Клим радостно хлопнул его по плечу.
– Именно! Я и не говорю, что правила держатся на одном лишь уважении. Конечно, еще и на страхе. Даже большей частью на страхе. Это тебе еще один довод в пользу их бессмысленности. Понятного-то меньше боятся… Вот и получается: чем религия бессмысленней, тем лучше.
– Ты меня извини, – осторожно сказал Сева, – Но по-твоему выходит, что любую абракадабру можно объявить сборником заповедей. Как-то это…
– Вот! – подхватил Клим. – Опять ты прав! Конечно, можно. Но зачем? Нужно просто выбрать из многих бессмыслиц одну, ту, с которой жить лучше. Которая и в узде держит, и вредит меньше.
– И ты выбрал…
– …православие, – Клим потрогал свой оловянный крестик. – Видишь ли, во-первых, для здешних мест это норма, чисто исторически. Во-вторых, христианские правила, в общем, хороши необыкновенно. Тут тебе и десять заповедей, и любовь к ближнему, и милосердие…
– Себе противоречишь, бригадир, – снова перебил его Сева. – Сам же говорил: правила важны своей бессмысленностью. Так? Тогда и выбирать надо было самые бессвязные, самые нелогичные и дурацкие. А ты наоборот, подобрал самые благообразные. Нестыковочка…
Клим смущенно крякнул.
– Это верно, Севушка. Я и сам об этом парадоксе все время думаю. Может, и впрямь нужно было в сектанты податься?
– Ну нет! – решительно объявил Сева. – Мы ведь норму ищем, правда? А коли так, пойдем-ка выпьем еще по рюмочке. Неизвестно, когда еще встретимся, а ты мне тут мозги компостируешь…
Они уже поднимались наверх, когда Сева вдруг спросил ни с того и с сего – будто само с языка слетело:
– А мать-то твоя знает, что ты в Бога уверовал?
– В какого Бога? – недоуменно отозвался Клим.
– Кончай отказываться, Клим, – сказал Сева с улыбкой. – О чем же мы с тобой только что толковали? О караульном уставе?

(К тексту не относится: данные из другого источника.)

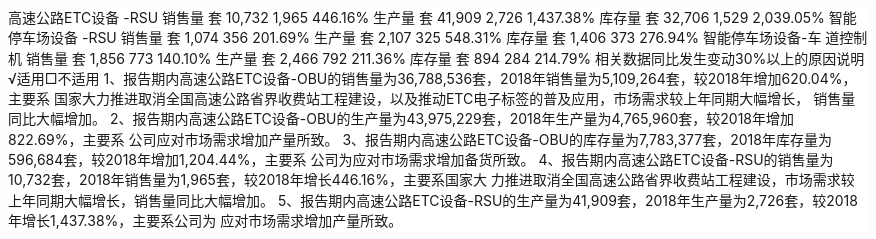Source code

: 高速公路ETC设备
-RSU
销售量
套
10,732
1,965
446.16%
生产量
套
41,909
2,726
1,437.38%
库存量
套
32,706
1,529
2,039.05%
智能停车场设备
-RSU
销售量
套
1,074
356
201.69%
生产量
套
2,107
325
548.31%
库存量
套
1,406
373
276.94%
智能停车场设备-车
道控制机
销售量
套
1,856
773
140.10%
生产量
套
2,466
792
211.36%
库存量
套
894
284
214.79%
相关数据同比发生变动30%以上的原因说明
√适用□不适用
1、报告期内高速公路ETC设备-OBU的销售量为36,788,536套，2018年销售量为5,109,264套，较2018年增加620.04%，主要系
国家大力推进取消全国高速公路省界收费站工程建设，以及推动ETC电子标签的普及应用，市场需求较上年同期大幅增长，
销售量同比大幅增加。
2、报告期内高速公路ETC设备-OBU的生产量为43,975,229套，2018年生产量为4,765,960套，较2018年增加822.69%，主要系
公司应对市场需求增加产量所致。
3、报告期内高速公路ETC设备-OBU的库存量为7,783,377套，2018年库存量为596,684套，较2018年增加1,204.44%，主要系
公司为应对市场需求增加备货所致。
4、报告期内高速公路ETC设备-RSU的销售量为10,732套，2018年销售量为1,965套，较2018年增长446.16%，主要系国家大
力推进取消全国高速公路省界收费站工程建设，市场需求较上年同期大幅增长，销售量同比大幅增加。
5、报告期内高速公路ETC设备-RSU的生产量为41,909套，2018年生产量为2,726套，较2018年增长1,437.38%，主要系公司为
应对市场需求增加产量所致。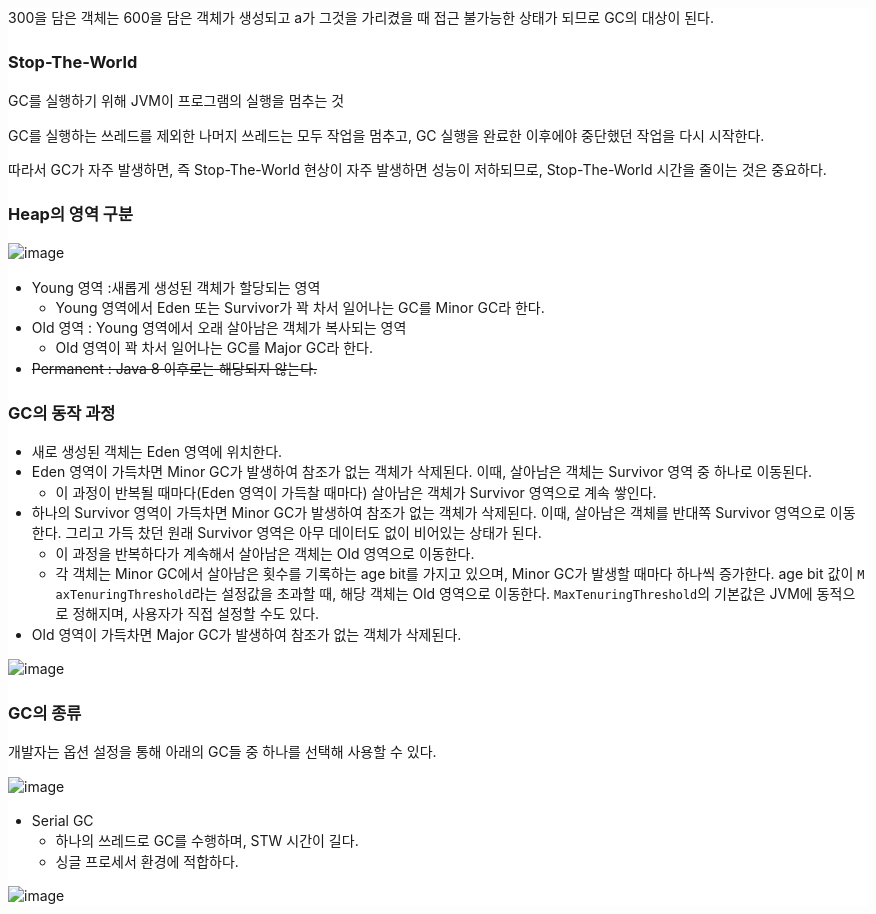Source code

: 300을 담은 객체는 600을 담은 객체가 생성되고 a가 그것을 가리켰을 때 접근 불가능한 상태가 되므로 GC의 대상이 된다.



### Stop-The-World

GC를 실행하기 위해 JVM이 프로그램의 실행을 멈추는 것

GC를 실행하는 쓰레드를 제외한 나머지 쓰레드는 모두 작업을 멈추고, GC 실행을 완료한 이후에야 중단했던 작업을 다시 시작한다.

따라서 GC가 자주 발생하면, 즉 Stop-The-World 현상이 자주 발생하면 성능이 저하되므로, Stop-The-World 시간을 줄이는 것은 중요하다.



### Heap의 영역 구분

![image](https://user-images.githubusercontent.com/53200166/158535016-ff1b523a-fad9-46ef-bbb3-c60815b3d73c.png)

- Young 영역 :새롭게 생성된 객체가 할당되는 영역
  - Young 영역에서 Eden 또는 Survivor가 꽉 차서 일어나는 GC를 Minor GC라 한다.
- Old 영역 : Young 영역에서 오래 살아남은 객체가 복사되는 영역
  - Old 영역이 꽉 차서 일어나는 GC를 Major GC라 한다.
- ~~Permanent : Java 8 이후로는 해당되지 않는다.~~



### GC의 동작 과정

- 새로 생성된 객체는 Eden 영역에 위치한다.
- Eden 영역이 가득차면 Minor GC가 발생하여 참조가 없는 객체가 삭제된다. 이때, 살아남은 객체는 Survivor 영역 중 하나로 이동된다.
  - 이 과정이 반복될 때마다(Eden 영역이 가득찰 때마다) 살아남은 객체가 Survivor 영역으로 계속 쌓인다.
- 하나의 Survivor 영역이 가득차면 Minor GC가 발생하여 참조가 없는 객체가 삭제된다. 이때, 살아남은 객체를 반대쪽 Survivor 영역으로 이동한다. 그리고 가득 찼던 원래 Survivor 영역은 아무 데이터도 없이 비어있는 상태가 된다.
  - 이 과정을 반복하다가 계속해서 살아남은 객체는 Old 영역으로 이동한다.
  - 각 객체는 Minor GC에서 살아남은 횟수를 기록하는 age bit를 가지고 있으며, Minor GC가 발생할 때마다 하나씩 증가한다. age bit 값이 `MaxTenuringThreshold`라는 설정값을 초과할 때, 해당 객체는 Old 영역으로 이동한다. `MaxTenuringThreshold`의 기본값은 JVM에 동적으로 정해지며, 사용자가 직접 설정할 수도 있다.
- Old 영역이 가득차면 Major GC가 발생하여 참조가 없는 객체가 삭제된다.

![image](https://user-images.githubusercontent.com/53200166/158541023-e4587e3d-b138-4f23-8ead-10ed9a7c74b3.png)



### GC의 종류

개발자는 옵션 설정을 통해 아래의 GC들 중 하나를 선택해 사용할 수 있다.



![image](https://user-images.githubusercontent.com/53200166/158569418-2547a3df-3c04-4645-a3e5-51ffd6c2bbc3.png)

- Serial GC
  - 하나의 쓰레드로 GC를 수행하며, STW 시간이 길다.
  - 싱글 프로세서 환경에 적합하다.



![image](https://user-images.githubusercontent.com/53200166/158569457-9c7578a5-3ec7-4367-abfb-54bb374ca52d.png)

– Кто ж о Боге-то говорил? – возразил Клим, топая вслед за Севой по лестнице. – Мы и слова-то такого не произносили. Религия – это да, не отрицаю. Но Бог-то тут при чем? Никакой связи, парень. Так что ни в какого Бога я не уверовал. Как был атеистом, так и остался…
Встреченные радостными полупьяными возгласами, они вошли в квартиру и больше уже практически не разговаривали до самого отъезда.
В ту пору из Питера еще не летали напрямую; нужно было ехать до Москвы на поезде, и это сообщало проводам щемящую тоску настоящего, нешуточного расставания, когда отъезжающих именно увозят от людей, которые стоят на пустеющей платформе и машут вслед отчаянно скошенным глазам, слезам, носам, прижатым к запотевшему стеклу вагонных окон. Сравнима ли эта горькая пытка с деловой атмосферой аэропорта, с чемоданной суетой, в которой голова занята вовсе не предстоящей разлукой, а мелким, нервным, дрожащим беспокойством: «пропустят – не пропустят?..» «заметят – не заметят?..» «сколько будет перевеса?..» Сколько? – А сколько бы ни было – все равно не больше, чем тяжесть первого толчка отходящего поезда, первой вагонной дрожи, похожей на предсмертную.